# Other Aquarium Forums > Freshwater Fauna > Killifish >  Trading Eggs

## selena

I need to sent some eggs to a nice guy in Sweden sometime this week. And he would be sending Simp. Boitonie and Simp. Picturatus eggs in exchange. Simp. Boitonie species is not available in S'pore whereas for Simp. Picturatus, some senior breeders are currently maintaining it. I do hope for (Simp. Boitonie) to raise enough for future distribution.

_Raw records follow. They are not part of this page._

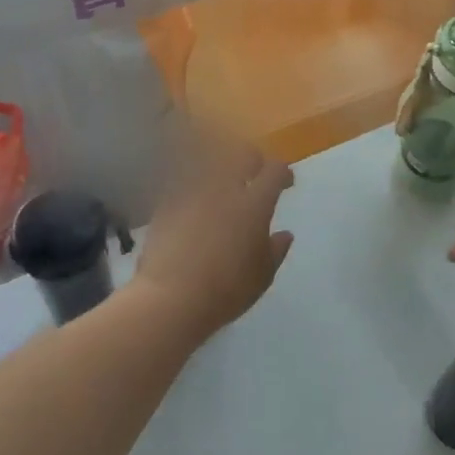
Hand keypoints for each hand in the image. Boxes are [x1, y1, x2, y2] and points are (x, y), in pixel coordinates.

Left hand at [134, 138, 294, 340]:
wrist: (170, 298)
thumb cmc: (226, 290)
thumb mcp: (262, 276)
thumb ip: (276, 250)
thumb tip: (284, 234)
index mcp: (254, 204)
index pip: (274, 171)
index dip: (283, 173)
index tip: (286, 183)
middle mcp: (225, 189)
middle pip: (242, 155)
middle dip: (253, 161)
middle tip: (255, 176)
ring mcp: (193, 193)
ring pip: (212, 166)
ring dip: (223, 173)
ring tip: (224, 190)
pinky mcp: (168, 203)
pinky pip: (187, 184)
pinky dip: (196, 190)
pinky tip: (196, 207)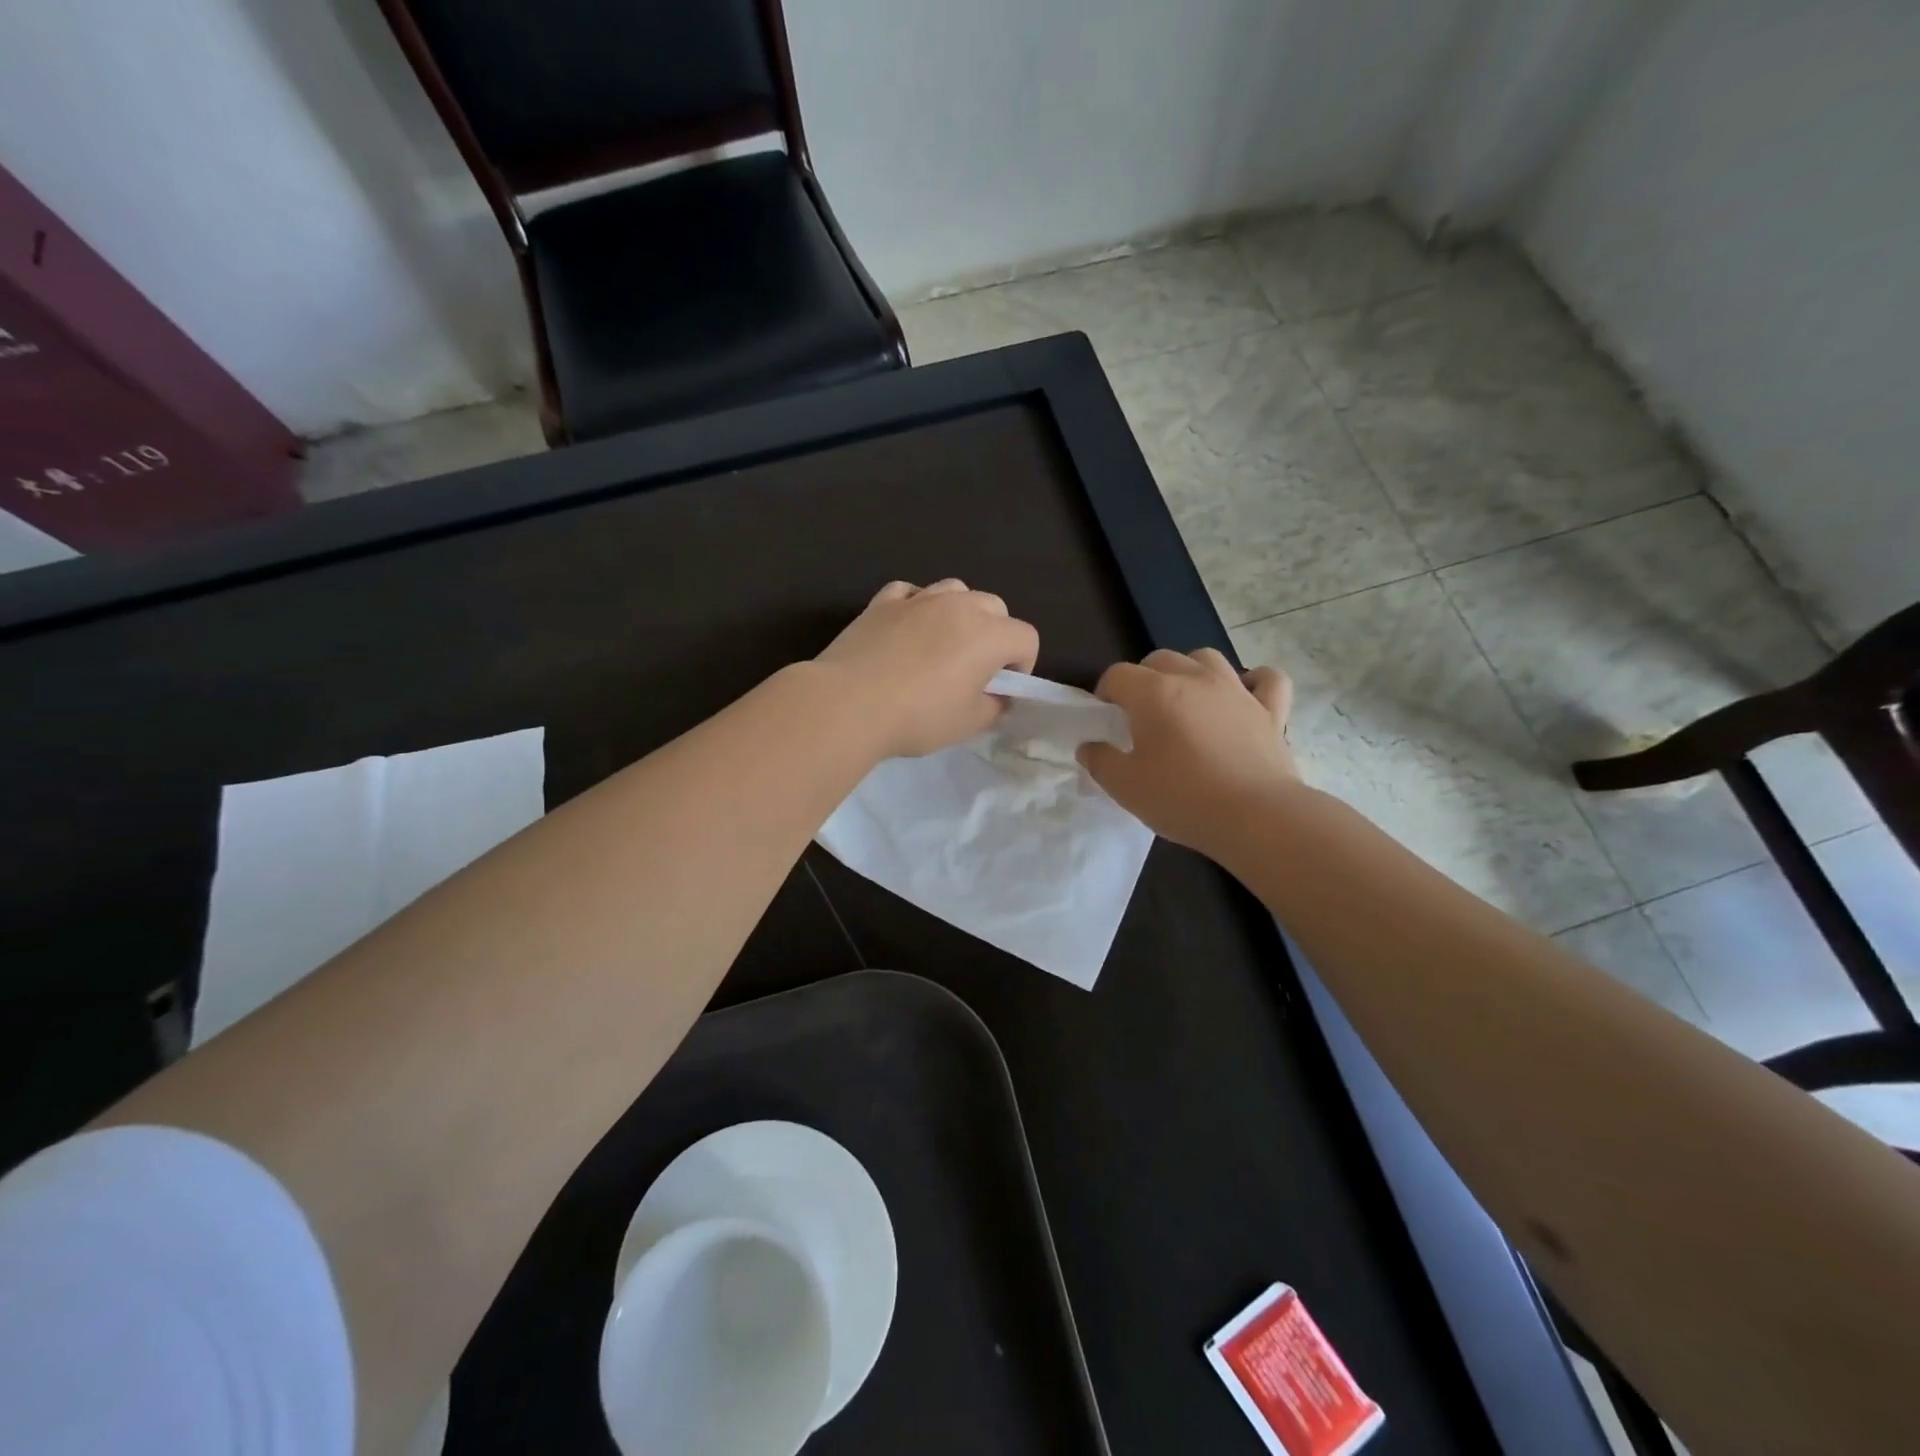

Would appreciate it if anyone could offer me some tips on the packing. It would be embarrassing if the guy in Sweden received fungus/dead eggs.

Thank you.

--------------------------------------------
selena

----------


## stormhawk

Selena, that should be spelt as _Simp. boitonei_ instead.  :Very Happy:  

For packing the eggs, if annuals, use a small ziplock bag. Fill it in with the peat containing the eggs. Make sure the peat is still moist but not too wet and then close the bag making sure its flat and not too fat. Fit the bags into a standard bubble-wrap envelope like those sold at the post office and then seal and send as per normal.  :Very Happy:  

You can use those SAM machines at the post office to determine the weight and postage. The machine will print out a postage label for you to affix onto the envelope. Then you just drop it into the post box.  :Wink:  

Perhaps Au might be able to tell you more.

----------